Oleh sebab itu dianjurkan supaya kalau orang telah mati, hendaklah keluarga
berkumpul-kumpul beramai-ramai di rumah orang yang kematian itu sejak hari
pertama, hari ketiga, hari keempat sampai hari ketujuh. Kemudian dia akan datang
lagi mengganggu pada hari yang ke empat puluh. Setelah itu dia akan datang lagi
mengganggu pada hari yang ke seratus, dan paling akhir sekali dia akan datang
kembali pada hari yang ke seribu. Sebab itu hendaklah orang beramai-ramai di
rumah itu di hari-hari tersebut. Sebab roh itu takut datang kalau ada
ramai-ramai! Maka setelah nenek-moyang kita memeluk Agama Islam belumlah hilang
sama sekali kepercayaan animisme itu, sehingga berkumpul-kumpullah orang di
rumah orang kematian di hari-hari yang tersebut itu, sebagai warisan zaman
purbakala. Cuma diganti mantra-mantra cara lama dengan membaca al-Qur’an,
terutama Surat Yasin.”
Padahal, mengikuti atau melanjutkan adat istiadat yang bertentangan dengan
Islam, apalagi masalah itu dari adat kepercayaan orang musyrikin, maka sangat
dilarang. Sedang tatacaranya itu sendiripun, misalnya bukan karena mewarisi kaum
musyrikin, tetap dilarang, karena ada riwayat:
قال جرير
رضي الله عنه: كنا نرى الإجتماع إلى أهل الميت وصنيعة الطعام بعد دفنه لغيرهم من
النياحة. (أحمد ).
“Jarir RA berkata: ‘Kita berpendapat bahwa
kumpul-kumpul ke kekeluarga orang mati dan membuat makanan untuk disajikan
kepada para tamu setelah dikuburnya mayit, itu hukumnya termasuk meratapi
mayit.” (Riwayat Ahmad).
Meratapi mayit itu jelas dilarang dalam Islam.
Hal tersebut mengenai kesukaan yang sama antar para
kaum Nahdliyin di berbagai tempat. Lantas dalam hal ketidak sukaannya terhadap
hal-hal tertentu pun tampaknya sama. Misalnya ketidak sukaannya terhadap
Muslimin yang dulu disebut pembaharu yang memberantas upacara tidak syar’i
misalnya tahlilan selamatan/ peringatan orang mati dan sebagainya. Deliar Noer
(pakar politik di Indonesia) mencatat beberapa peristiwa sebagai
berikut:
Perbedaan pendapat antara kalangan tradisi (NU dan
semacamnya, pen) dan kalangan pembaharu (Muhammadiyah, Al-Irsyad, Persis dsb,
pen) ini kadang-kadang meletus menjadi tuduhan kafir-mengkafirkan terhadap
sesama mereka, sampai-sampai perkelahian fisik pun juga terjadi. Umpamanya; di
Ciledug, Cirebon, tanggal 29 Juli 1932, Verslag Openbaar Debat Talqin
(Bandung; Persatuan Islam, 1933, selanjutnya disebut Verslag Talqin);
di Gebang Cirebon, Mei 1936 (Verslag Debat Taqlied, hal 7).
Selanjutnya Deliar Noer memberikan catatan kaki:
Kadang-kadang Nahdlatul Ulama dituduh sebagai organisasi yang didirikan Belanda,
sekurang-kurangnya sebagai organisasi yang disokong Belanda dalam melawan
golongan pembaharu (anti bid’ah, khurafat, takhayul, dan kemusyrikan, pen).

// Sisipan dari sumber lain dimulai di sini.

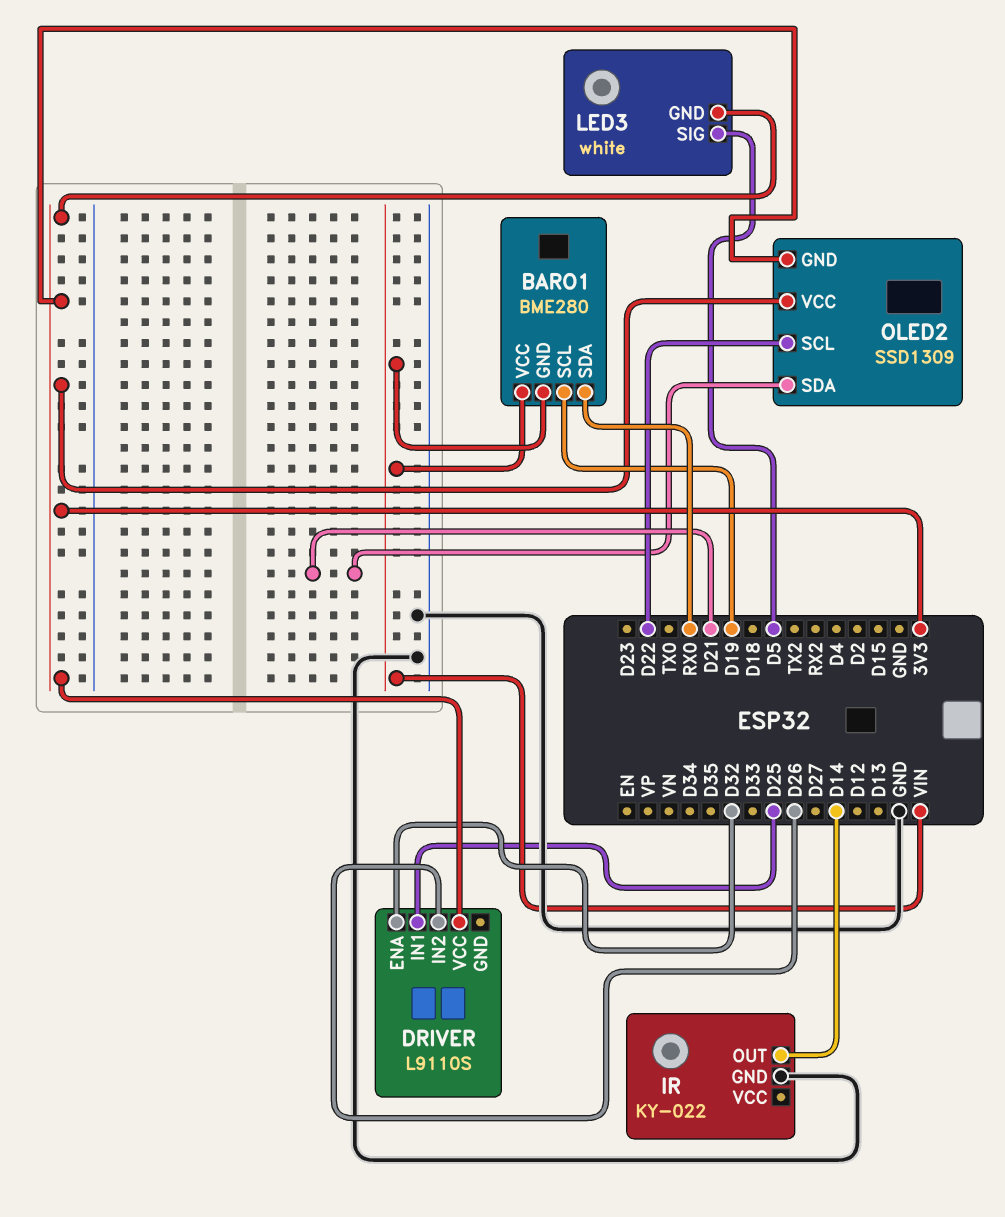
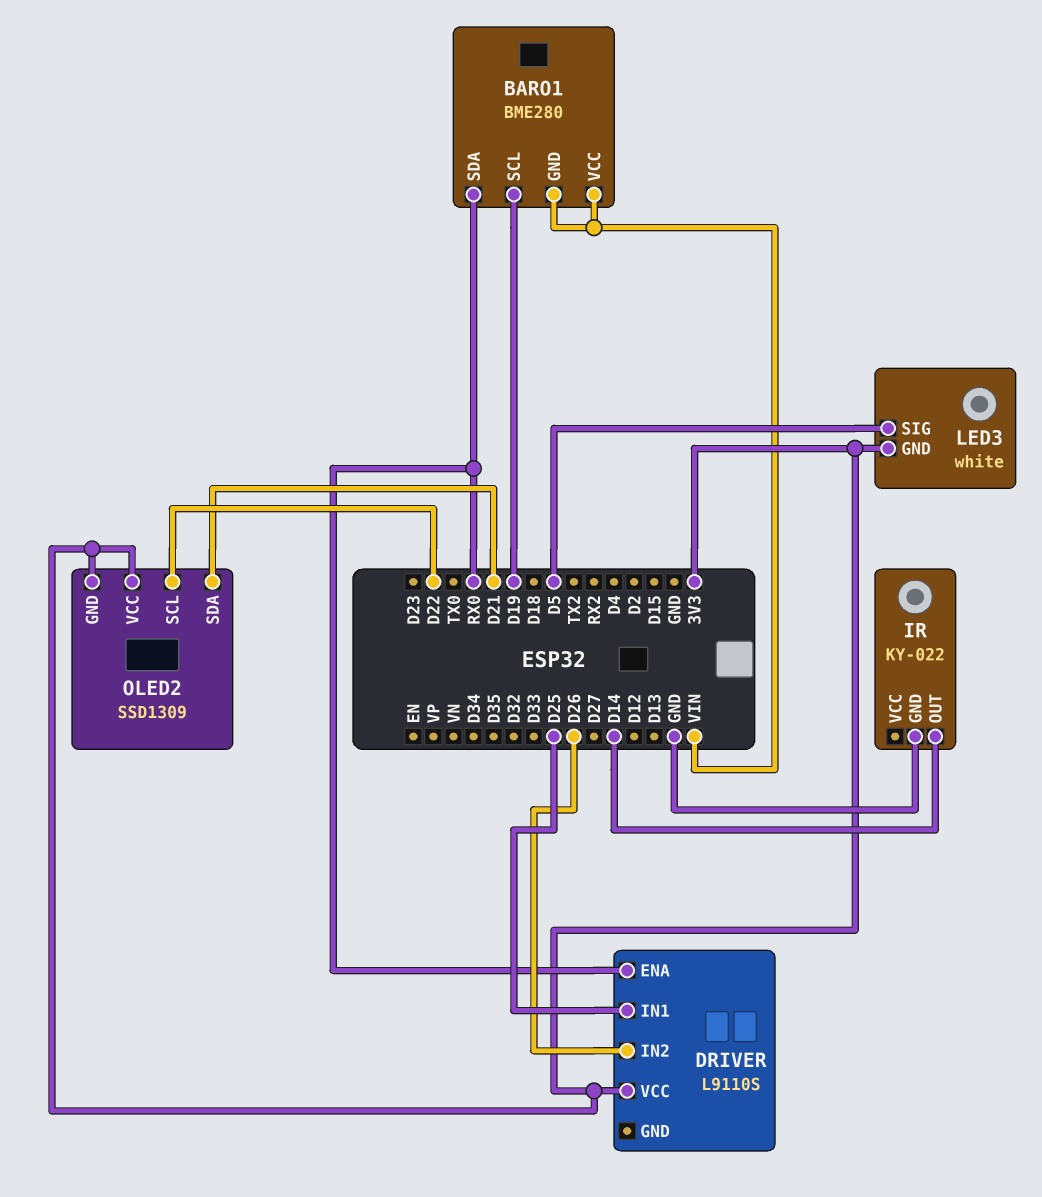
DRIVER pin ENA: D32 -> RX0

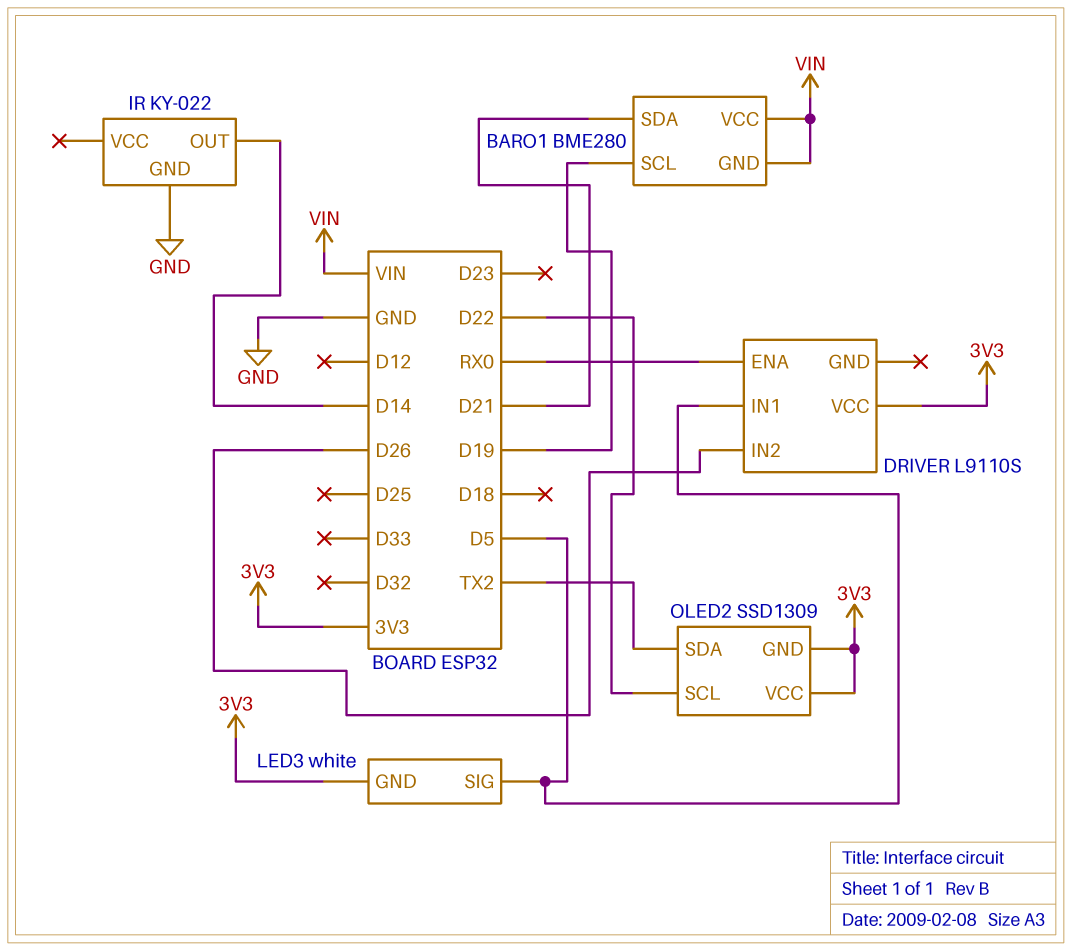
BARO1 pin SDA: RX0 -> D21
DRIVER pin IN1: D25 -> D5
OLED2 pin SDA: D21 -> TX2

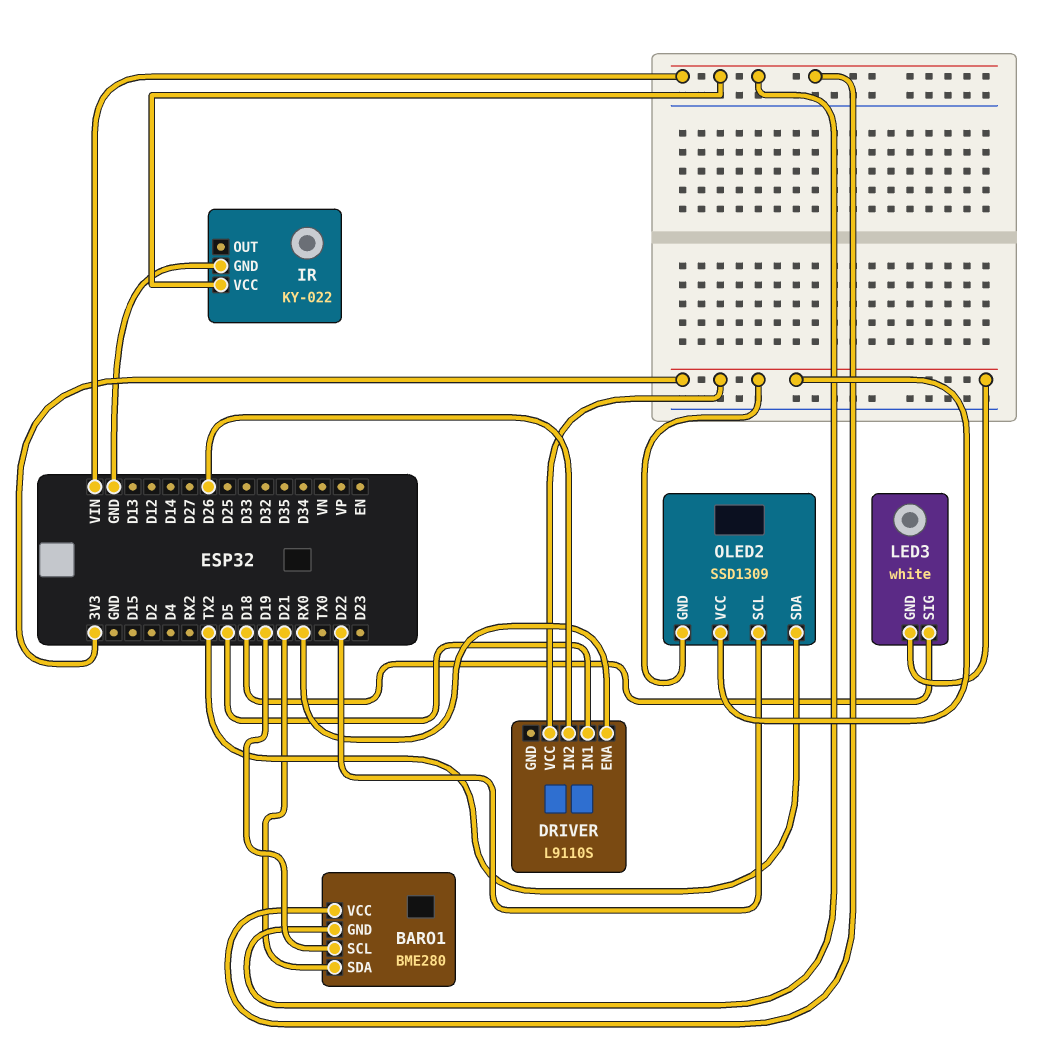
IR pin OUT: D14 -> none
IR pin VCC: none -> VIN
LED3 pin SIG: D5 -> D18

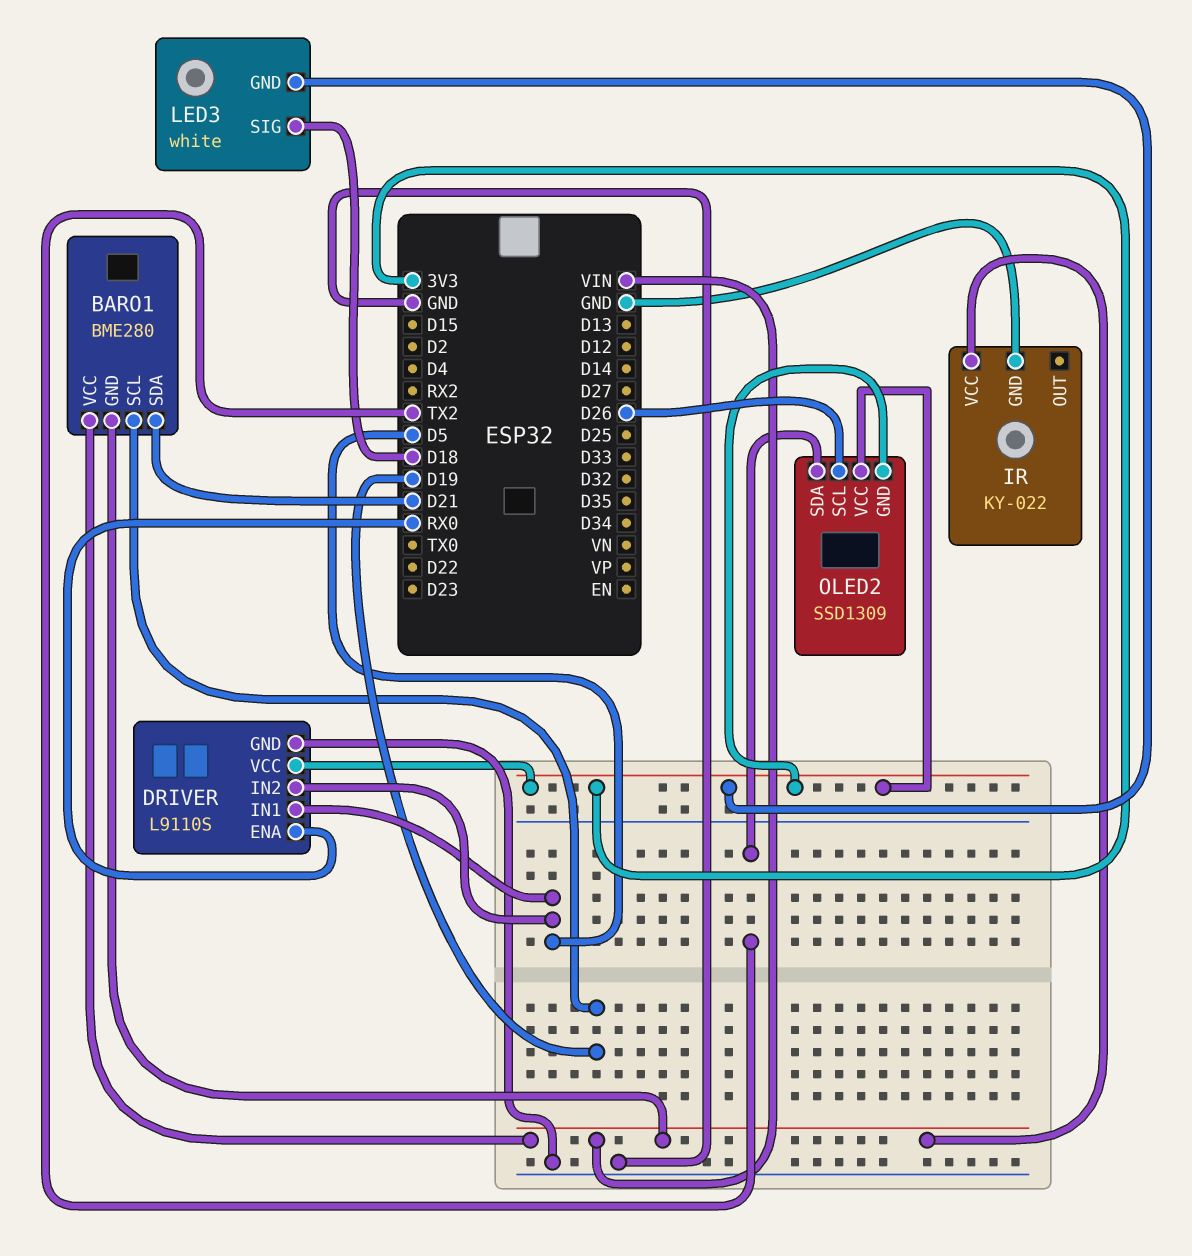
DRIVER pin GND: none -> GND
DRIVER pin IN2: D26 -> D5
OLED2 pin SCL: D22 -> D26

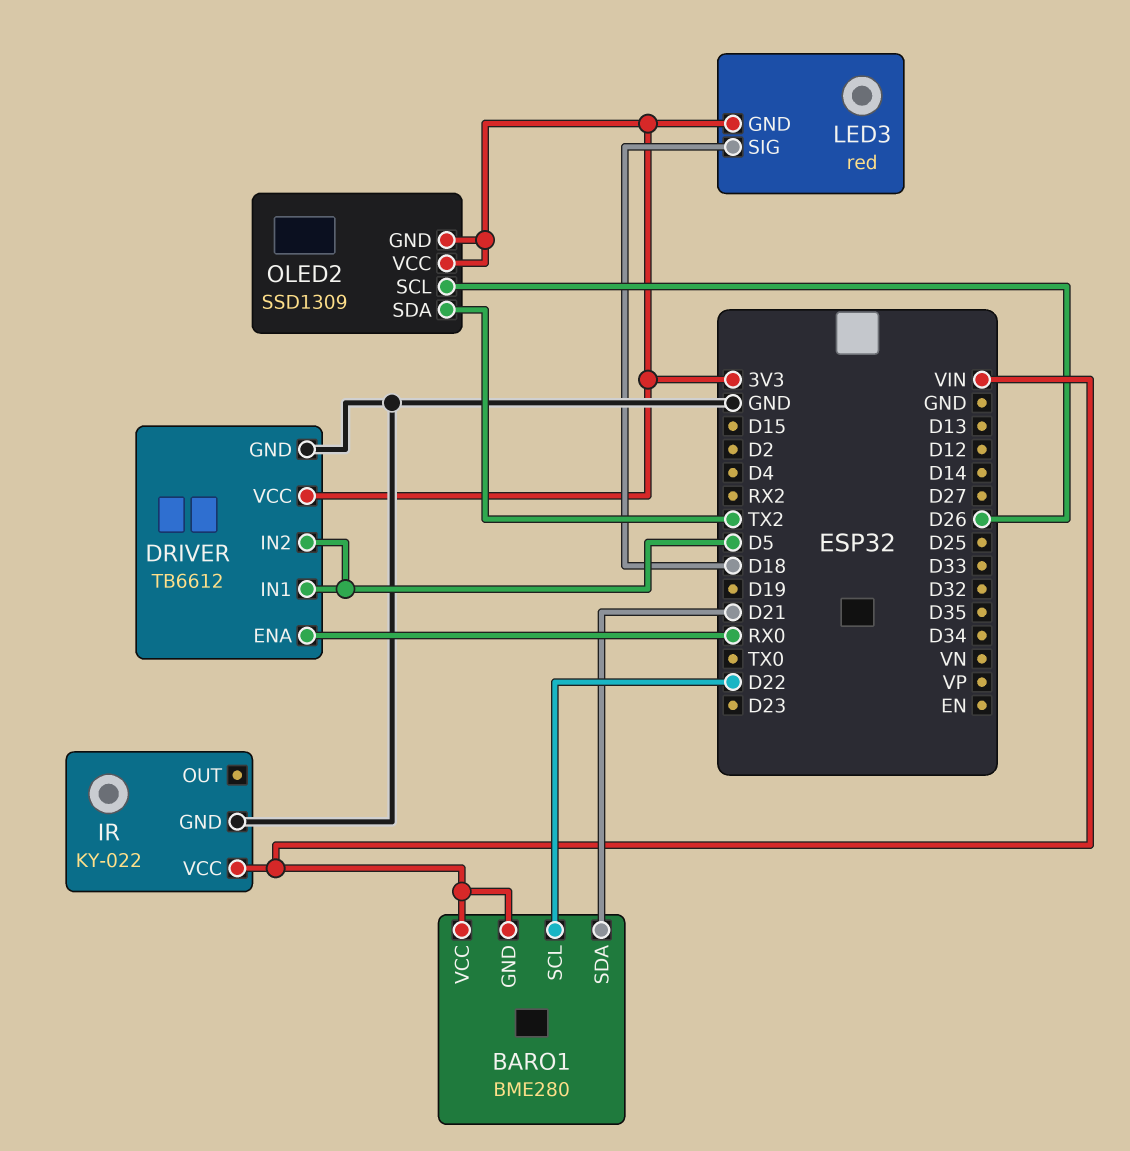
BARO1 pin SCL: D19 -> D22
DRIVER: L9110S -> TB6612
LED3: white -> red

Lihat umpamanya Oemar Amin Hoesin, “Sedjarah Perkembangan Politik Moderen di
Indonesia, “ Hikmah, tahun VIII, No. Lebaran 20/21 (1955). Hoesin
menyebut kahadiran Charles van der Plas pada Kongres al-Islam di Cirebon tahun
1922 sebagai bukti tuduhan tersebut. Penulis buku ini (Deliar Noer, pen)
berpendapat bahwa kehadiran seorang pejabat seperti itu pada suatu kongres,
Islam atau bukan Islam, merupakan suatu hal yang biasa semenjak masa permulaan
Sarekat Islam. Tentang tuduhan ini, lihat juga Hindia Baru, 19 Februari
1926.
Selanjutnya Deliar Noer mengemukakan: Tentang peranan
van der Plas di Indonesia, George McT Kahin dalam Nationalism and Revolution
in Indonesia (Ithaca, N.Y. Cornell Universsity Press, 1952), hlm 370,
catatan 72, mengatakan:
Dr van der Plas telah menjadi figur yang setengah
merupakan dongeng di Indonesia, dengan fantasi serta kenyataan sama-sama banyak
tersangkut pada namanya. Yang pasti ialah bahwa ia termasuk orang istimewa.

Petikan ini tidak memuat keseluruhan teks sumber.